International Monetary Fund (IMF) and the World Bank
IMF plays an important role by determining scarce resource allocation to every sector of the economy (Daoud, et al., 2017). The US government can therefore not regulate its resource allocation to trade Unions and Trade representatives abroad in an inappropriate manner. The intervention of the IMF shows that trade agreement gets its major support from both the US government and the IMF agency. This privilege is out of reach to countries that trade with the US out of the agreement act. The World Bank also approved a Global Financing Facility to help countries develop their economies through trade and other means (Fernandes, & Sridhar, 2017). The facility is beneficial to the USA and countries within the Trade Act.
Conclusion
The reflection on the approaches the US government has in engaging the Latin American countries in trade gives a clear picture of the importance of joining trade agreements. The analysis of most of these approaches speaks about privileges that Chile and other agreements within the agreement enjoy. The USA has had this legislation for over 25 years should work hard to enjoy it is trade friendly and not there to oppressed traders and countries in the agreement.
References
Daoud, A., Nosrati, E., Reinsberg, B., Kentikelenis, A. E., Stubbs, T. H., & King, L. P. (2017). Impact of International Monetary Fund programs on child health. Proceedings of the National Academy of Sciences, 114(25), 6492-6497.
Fernandes, G., & Sridhar, D. (2017). World Bank and the global financing facility. bmj, 358, j3395.
Kuyper, J. W. (2016). Systemic representation: democracy, deliberation, and nonelectoral representatives. American Political Science Review, 110(2), 308-324.

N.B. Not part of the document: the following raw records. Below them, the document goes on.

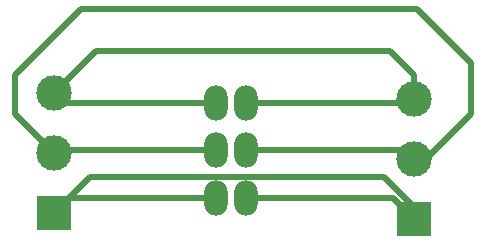
<source format=gbr>
%TF.GenerationSoftware,KiCad,Pcbnew,8.0.1*%
%TF.CreationDate,2024-09-11T08:53:59+05:45*%
%TF.ProjectId,testfootprint,74657374-666f-46f7-9470-72696e742e6b,rev?*%
%TF.SameCoordinates,Original*%
%TF.FileFunction,Copper,L2,Bot*%
%TF.FilePolarity,Positive*%
%FSLAX46Y46*%
G04 Gerber Fmt 4.6, Leading zero omitted, Abs format (unit mm)*
G04 Created by KiCad (PCBNEW 8.0.1) date 2024-09-11 08:53:59*
%MOMM*%
%LPD*%
G01*
G04 APERTURE LIST*
%TA.AperFunction,ComponentPad*%
%ADD10R,3.000000X3.000000*%
%TD*%
%TA.AperFunction,ComponentPad*%
%ADD11C,3.000000*%
%TD*%
%TA.AperFunction,ComponentPad*%
%ADD12O,2.000000X3.000000*%
%TD*%
%TA.AperFunction,Conductor*%
%ADD13C,0.500000*%
%TD*%
G04 APERTURE END LIST*
D10*
%TO.P,J1,1,Pin_1*%
%TO.N,Net-(J1-Pin_1)*%
X55118000Y-53340000D03*
D11*
%TO.P,J1,2,Pin_2*%
%TO.N,Net-(J1-Pin_2)*%
X55118000Y-48260000D03*
%TO.P,J1,3,Pin_3*%
%TO.N,Net-(J1-Pin_3)*%
X55118000Y-43180000D03*
%TD*%
D10*
%TO.P,J1,1,Pin_1*%
%TO.N,Net-(J1-Pin_1)*%
X24638000Y-52832000D03*
D11*
%TO.P,J1,2,Pin_2*%
%TO.N,Net-(J1-Pin_2)*%
X24638000Y-47752000D03*
%TO.P,J1,3,Pin_3*%
%TO.N,Net-(J1-Pin_3)*%
X24638000Y-42672000D03*
%TD*%
D12*
%TO.P,SW1,1,A*%
%TO.N,Net-(J1-Pin_1)*%
X38394000Y-51562000D03*
%TO.P,SW1,2,B*%
%TO.N,Net-(J1-Pin_2)*%
X38394000Y-47562000D03*
%TO.P,SW1,3,C*%
%TO.N,Net-(J1-Pin_3)*%
X38394000Y-43562000D03*
%TO.P,SW1,4*%
%TO.N,Net-(J1-Pin_1)*%
X40894000Y-51562000D03*
%TO.P,SW1,5*%
%TO.N,Net-(J1-Pin_2)*%
X40894000Y-47562000D03*
%TO.P,SW1,6*%
%TO.N,Net-(J1-Pin_3)*%
X40894000Y-43562000D03*
%TD*%
D13*
%TO.N,Net-(J1-Pin_1)*%
X52578000Y-49784000D02*
X55118000Y-52324000D01*
X27686000Y-49784000D02*
X52578000Y-49784000D01*
X24638000Y-52832000D02*
X27686000Y-49784000D01*
X55118000Y-52324000D02*
X55118000Y-53340000D01*
%TO.N,Net-(J1-Pin_2)*%
X59944000Y-40132000D02*
X59944000Y-44450000D01*
X59944000Y-44450000D02*
X56134000Y-48260000D01*
X55372000Y-35560000D02*
X59944000Y-40132000D01*
X21336000Y-41148000D02*
X26924000Y-35560000D01*
X26924000Y-35560000D02*
X55372000Y-35560000D01*
X56134000Y-48260000D02*
X55118000Y-48260000D01*
X21336000Y-44450000D02*
X21336000Y-41148000D01*
X24638000Y-47752000D02*
X21336000Y-44450000D01*
%TO.N,Net-(J1-Pin_3)*%
X55118000Y-41148000D02*
X55118000Y-43180000D01*
X28194000Y-39116000D02*
X53086000Y-39116000D01*
X53086000Y-39116000D02*
X55118000Y-41148000D01*
X24638000Y-42672000D02*
X28194000Y-39116000D01*
%TO.N,Net-(J1-Pin_1)*%
X25908000Y-51562000D02*
X24638000Y-52832000D01*
X38394000Y-51562000D02*
X25908000Y-51562000D01*
%TO.N,Net-(J1-Pin_2)*%
X24828000Y-47562000D02*
X24638000Y-47752000D01*
X38394000Y-47562000D02*
X24828000Y-47562000D01*
%TO.N,Net-(J1-Pin_3)*%
X25528000Y-43562000D02*
X24638000Y-42672000D01*
X38394000Y-43562000D02*
X25528000Y-43562000D01*
%TO.N,Net-(J1-Pin_1)*%
X53340000Y-51562000D02*
X55118000Y-53340000D01*
X40894000Y-51562000D02*
X53340000Y-51562000D01*
%TO.N,Net-(J1-Pin_2)*%
X54420000Y-47562000D02*
X55118000Y-48260000D01*
X40894000Y-47562000D02*
X54420000Y-47562000D01*
%TO.N,Net-(J1-Pin_3)*%
X54736000Y-43562000D02*
X55118000Y-43180000D01*
X40894000Y-43562000D02*
X54736000Y-43562000D01*
%TD*%
M02*

</source>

Leung, J. Y. (2016). Bilateral vertical specialization between the US and its trade partners-before and after the free trade agreements. International Review of Economics & Finance, 45, 177-196.
Shen, Y. (2019). Trump, 2018 Trade War Edition: An Analysis Through the Political and Economic Perspectives.
Sokolov, S. N. (2019, January). Foreign Trade Geographical Zones In Asia And The Pacific. In International Scientific Conference" Far East Con"(ISCFEC 2018). Atlantis Press.